Sorta dalla doppia eredità della linguistica strutturale e dello studio del folklore e delle mitologie, la semiotica si configura come una disciplina autonoma che riflette sulle condizioni di produzione e di ricezione della significazione. Essa si propone al tempo stesso come insieme di procedure applicabili all’analisi concreta degli oggetti significanti.
Il rapido sviluppo della sua strumentazione teorica e metodologica ha reso possibile una progressiva estensione del campo d’indagine. Dopo i primi studi sull’etno-letteratura, la ricerca semiotica si è aperta ai testi poetici e letterari e, successivamente, ai discorsi non letterari: religiosi, filosofici, giuridici, socio-politici. Questa espansione del dominio di applicazione testimonia la pretesa di uno statuto teorico e metodologico capace di rendere conto, nei propri limiti di pertinenza, di un ampio ventaglio di forme di produzione sociale del senso.
Il passo successivo è rappresentato dall’interesse per il discorso a vocazione scientifica, in particolare nell’ambito delle scienze sociali. Tale scelta segna un momento decisivo: il passaggio da oggetti figurativi e narrativi a forme di organizzazione significante sempre più astratte e complesse.

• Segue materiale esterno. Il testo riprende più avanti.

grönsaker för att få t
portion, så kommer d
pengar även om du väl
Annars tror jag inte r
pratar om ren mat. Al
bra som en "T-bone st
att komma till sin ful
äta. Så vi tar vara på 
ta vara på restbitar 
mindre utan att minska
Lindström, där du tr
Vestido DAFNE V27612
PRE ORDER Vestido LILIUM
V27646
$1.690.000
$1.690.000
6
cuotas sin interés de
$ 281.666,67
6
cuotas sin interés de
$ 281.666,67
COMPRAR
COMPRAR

Verso una semiotica del sapere
Greimas e Landowski osservano che la storia della disciplina procede parallelamente all’evoluzione dei suoi strumenti di analisi. Se la teoria si è arricchita e raffinata, è perché è stata guidata e continuamente verificata dalla pratica analitica. A sua volta, l’analisi ha lo scopo di alimentare la teoria, arricchendola e precisandone i concetti.
Questa dinamica reciproca impone di interrogarsi sul rapporto tra la semiotica e le altre scienze che prendono a oggetto il discorso scientifico — come la logica, l’epistemologia o la teoria della conoscenza. La questione non riguarda la validità dei contenuti né la definizione di regole per la produzione di un sapere vero. L’obiettivo semiotico consiste piuttosto nell’esplicitare le forme discorsive e nel proporne una tipologia.

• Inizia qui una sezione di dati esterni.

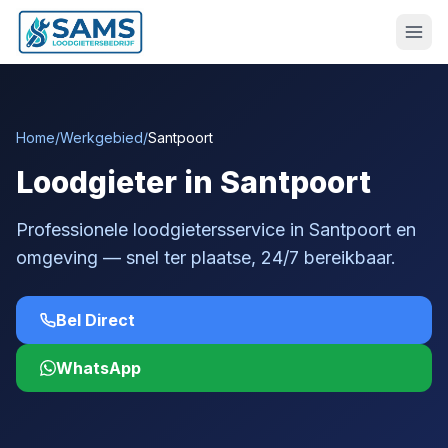
Home
/
Werkgebied
/
Santpoort
Loodgieter in Santpoort
Professionele loodgietersservice in Santpoort en
omgeving — snel ter plaatse, 24/7 bereikbaar.
Bel Direct
WhatsApp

La semiotica, sottolineano gli autori, «esprime giudizi circa l’essere», cioè sui modi di esistenza degli oggetti semiotici, e non mira a instaurare né necessità né norme. Tuttavia può analizzare il modo in cui i discorsi scientifici istituiscono al proprio interno norme e necessità.

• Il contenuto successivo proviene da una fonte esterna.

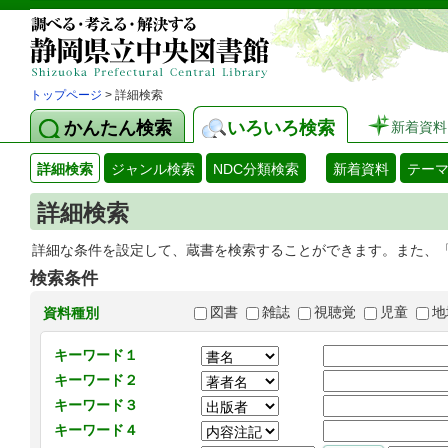
トップページ
> 詳細検索
かんたん検索
いろいろ検索
新着資料
詳細検索
ジャンル検索
NDC分類検索
新着資料
テー
詳細検索
詳細な条件を設定して、蔵書を検索することができます。また、
検索条件
図書
雑誌
視聴覚
児童
地
資料種別
キーワード１
キーワード２
キーワード３
キーワード４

Come l’analisi dei testi letterari ha permesso di individuare regolarità logiche e grammaticali delle forme narrative in termini distinti dalla logica e dalla linguistica, così il riconoscimento delle forme discorsive che organizzano i testi scientifici dovrebbe condurre alla costruzione di una teoria semiotica del discorso cognitivo, collocata su un piano diverso rispetto all’epistemologia in senso stretto.
Un metodo fondato sull’analisi concreta
L’elaborazione di una teoria semiotica del discorso cognitivo richiede modelli capaci di rendere conto di materiali testuali reali. Greimas e Landowski insistono sul primato della pratica: «non concepiamo la costruzione dei modelli indipendentemente dal loro confronto col materiale concreto».
Il lavoro teorico, dunque, procede sempre da un’analisi dei testi — non per giudicarne la verità o la falsità, ma per descriverne la forma, la struttura e le condizioni di significazione. È questa prospettiva che fonda la possibilità di una semiotica del sapere, intesa non come filosofia della scienza ma come scienza dei discorsi scientifici.
Riferimento bibliografico: Algirdas J. Greimas, Eric Landowski, I percorsi del sapere, traduzione di Gianfranco Marrone, in Acta Semiotica, V, 9, 2025.